Tuesday, January 08, 2008
"Not a girl, not yet a woman"
There are many wonderful things about being a grad student. The not-so-wonderful one is that until you go gray, everyone thinks you are a college student, with all that this implies in contemporary America. Real estate brokers treat you like a child incapable of paying rent on even the saddest of 100th floor walk-ups. When you walk around NYU with your backpack, you get the, "ugh, NYU students" glare from passersby, distraught over their neighborhood's purple-flag "invasion." Meanwhile, to Student Health, a student is a student, so they assume that you spend your weekends (no, weekdays and weekends) in a drug-induced haze, hooking up with everything that moves, and ask you your "major," at which point you attempt to explain that you are, for their purposes, middle-aged, and they don't buy it for a minute. You still speak to job-having friends and family about things like "final papers" and "spring break," which will forever sound like you're referring to five paragraphs and Cancun. You know you're a grown-up, but anyone who has to claim this about herself is, of course, a child.

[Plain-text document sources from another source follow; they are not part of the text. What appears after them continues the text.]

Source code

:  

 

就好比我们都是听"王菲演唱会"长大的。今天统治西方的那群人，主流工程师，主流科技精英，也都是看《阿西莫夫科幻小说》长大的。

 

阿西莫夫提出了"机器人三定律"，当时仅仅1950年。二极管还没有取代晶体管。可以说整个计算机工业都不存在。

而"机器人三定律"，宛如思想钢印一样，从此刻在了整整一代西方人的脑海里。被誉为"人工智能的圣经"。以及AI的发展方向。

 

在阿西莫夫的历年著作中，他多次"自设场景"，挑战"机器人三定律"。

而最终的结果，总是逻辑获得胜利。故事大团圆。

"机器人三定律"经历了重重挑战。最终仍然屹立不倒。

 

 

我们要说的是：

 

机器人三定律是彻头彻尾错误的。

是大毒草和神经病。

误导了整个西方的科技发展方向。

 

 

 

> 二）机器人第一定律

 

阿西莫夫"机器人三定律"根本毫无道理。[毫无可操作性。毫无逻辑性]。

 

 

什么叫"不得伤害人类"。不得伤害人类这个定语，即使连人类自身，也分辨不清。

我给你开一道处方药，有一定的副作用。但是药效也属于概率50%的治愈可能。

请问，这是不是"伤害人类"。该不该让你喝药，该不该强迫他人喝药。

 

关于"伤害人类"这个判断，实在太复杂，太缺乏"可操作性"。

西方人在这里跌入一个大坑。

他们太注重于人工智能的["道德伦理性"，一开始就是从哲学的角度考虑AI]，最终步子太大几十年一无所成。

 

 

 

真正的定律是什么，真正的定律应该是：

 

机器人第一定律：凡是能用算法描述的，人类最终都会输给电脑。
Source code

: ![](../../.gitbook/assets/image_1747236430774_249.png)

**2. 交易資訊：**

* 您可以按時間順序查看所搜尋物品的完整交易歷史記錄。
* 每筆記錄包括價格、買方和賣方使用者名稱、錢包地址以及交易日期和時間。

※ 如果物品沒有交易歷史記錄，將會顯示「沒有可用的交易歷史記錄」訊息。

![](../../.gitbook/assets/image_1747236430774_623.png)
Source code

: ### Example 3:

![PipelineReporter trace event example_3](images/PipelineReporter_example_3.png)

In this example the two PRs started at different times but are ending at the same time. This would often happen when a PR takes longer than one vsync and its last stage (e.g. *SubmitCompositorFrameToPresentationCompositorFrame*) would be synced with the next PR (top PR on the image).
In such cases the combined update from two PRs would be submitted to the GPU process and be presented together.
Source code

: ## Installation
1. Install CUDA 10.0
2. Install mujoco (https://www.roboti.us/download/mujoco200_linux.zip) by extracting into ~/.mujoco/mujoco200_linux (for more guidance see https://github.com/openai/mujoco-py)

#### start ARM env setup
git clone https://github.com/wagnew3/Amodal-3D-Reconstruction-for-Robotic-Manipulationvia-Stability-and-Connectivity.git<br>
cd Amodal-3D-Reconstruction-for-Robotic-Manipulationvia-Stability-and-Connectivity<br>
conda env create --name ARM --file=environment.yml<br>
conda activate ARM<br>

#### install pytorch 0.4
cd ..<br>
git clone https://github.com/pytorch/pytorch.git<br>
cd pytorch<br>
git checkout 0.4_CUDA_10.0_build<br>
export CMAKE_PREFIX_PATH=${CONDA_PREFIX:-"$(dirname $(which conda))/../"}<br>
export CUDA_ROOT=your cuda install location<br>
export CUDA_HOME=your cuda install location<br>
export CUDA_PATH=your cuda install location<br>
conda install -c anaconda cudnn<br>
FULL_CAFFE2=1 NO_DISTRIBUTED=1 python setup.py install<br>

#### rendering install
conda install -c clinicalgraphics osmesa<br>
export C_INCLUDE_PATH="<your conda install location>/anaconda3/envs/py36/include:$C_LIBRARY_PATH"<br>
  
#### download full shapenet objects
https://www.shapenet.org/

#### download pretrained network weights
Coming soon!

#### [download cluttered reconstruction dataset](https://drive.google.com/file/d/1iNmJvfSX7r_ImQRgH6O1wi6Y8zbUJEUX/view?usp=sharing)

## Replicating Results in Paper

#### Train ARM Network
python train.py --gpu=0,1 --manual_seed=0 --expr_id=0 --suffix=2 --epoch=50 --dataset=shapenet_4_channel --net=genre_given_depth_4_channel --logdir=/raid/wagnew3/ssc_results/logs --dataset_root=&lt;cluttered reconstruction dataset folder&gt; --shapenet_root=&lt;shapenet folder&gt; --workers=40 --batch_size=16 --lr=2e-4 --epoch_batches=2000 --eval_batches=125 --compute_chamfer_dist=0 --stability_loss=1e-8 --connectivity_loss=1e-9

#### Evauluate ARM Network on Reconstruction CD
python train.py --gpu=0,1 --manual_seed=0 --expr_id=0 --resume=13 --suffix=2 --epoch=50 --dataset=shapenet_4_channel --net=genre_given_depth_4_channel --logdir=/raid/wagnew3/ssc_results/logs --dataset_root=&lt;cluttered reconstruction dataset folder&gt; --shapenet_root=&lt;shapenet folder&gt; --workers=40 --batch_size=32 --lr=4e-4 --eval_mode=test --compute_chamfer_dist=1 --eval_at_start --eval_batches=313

If you were a Mormom, you'd be 6 feet tall, and this wouldn't be a problem.
ReplyDeleteTrue enough. The missionaries should offer the faith as something akin to a calcium supplement.
ReplyDeleteIf you were a good Mormon, you wouldn't have alcohol or caffeine, and therefore would probably have improved health in other ways as well. Although you might in consequence sparkle less at grad-school parties. A difficult trade-off to ponder.